According to U.S. Armed Forces’ officials, military flyovers at college and professional sporting events are among the casualties of the sequester – a.k.a. the modest reductions in federal government excess which started kicking in this week.
“The Thunderbirds are expected to stand down effective April 1,” an Air Force spokeswoman told USA Today, indicating a March 10 appearance at a NASCAR race in Las Vegas “is pretty much going to be, I think, the last flyover you’ll see for a while from us.”
Don’t get us wrong. We love stadium flyovers. Who doesn’t? They’re cool. And loud. And exciting. And they get crowds all sorts of energized. Not only that, they remind us of why we are (or rather were) patriotic – which is probably why the government provides them as a public relations service.

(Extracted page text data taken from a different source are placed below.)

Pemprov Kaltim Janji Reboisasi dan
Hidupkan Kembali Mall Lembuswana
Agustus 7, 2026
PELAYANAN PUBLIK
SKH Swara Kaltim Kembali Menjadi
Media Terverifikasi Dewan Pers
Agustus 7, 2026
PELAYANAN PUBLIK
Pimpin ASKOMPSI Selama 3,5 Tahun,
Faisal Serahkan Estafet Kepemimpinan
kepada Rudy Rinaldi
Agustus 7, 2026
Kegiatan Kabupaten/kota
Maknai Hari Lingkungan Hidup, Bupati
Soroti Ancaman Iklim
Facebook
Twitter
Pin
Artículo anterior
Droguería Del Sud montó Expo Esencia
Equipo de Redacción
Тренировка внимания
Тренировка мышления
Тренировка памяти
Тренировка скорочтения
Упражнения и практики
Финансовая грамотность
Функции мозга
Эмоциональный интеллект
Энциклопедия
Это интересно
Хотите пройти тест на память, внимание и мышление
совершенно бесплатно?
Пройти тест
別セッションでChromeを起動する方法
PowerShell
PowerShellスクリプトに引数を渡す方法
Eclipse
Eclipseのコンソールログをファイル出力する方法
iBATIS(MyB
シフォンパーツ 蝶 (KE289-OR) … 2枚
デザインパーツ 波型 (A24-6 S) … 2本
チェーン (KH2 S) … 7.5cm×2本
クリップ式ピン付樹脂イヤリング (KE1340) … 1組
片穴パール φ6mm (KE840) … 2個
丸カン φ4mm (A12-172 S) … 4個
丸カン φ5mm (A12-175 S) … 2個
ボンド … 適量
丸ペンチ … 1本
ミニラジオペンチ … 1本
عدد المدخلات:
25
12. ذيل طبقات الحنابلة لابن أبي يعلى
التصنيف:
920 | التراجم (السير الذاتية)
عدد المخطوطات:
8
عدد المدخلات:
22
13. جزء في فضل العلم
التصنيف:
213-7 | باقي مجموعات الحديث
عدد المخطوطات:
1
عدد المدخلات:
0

Here’s the thing, though … as good as all of those things are, none of them justify flyovers as a taxpayer expense. In fact funding for flyovers is emblematic of our government’s root problem – appropriating public resources to things simply because they’re popular.
Getting rid of flyovers, on the other hand, is emblematic of what the federal government needs to do en masse across its sprawling bureaucracy … identifying things it doesn’t need to be doing and cutting them.
And while that may not be popular when the cut impacts something as cool as flyovers, it is of vital importance if our country is to survive.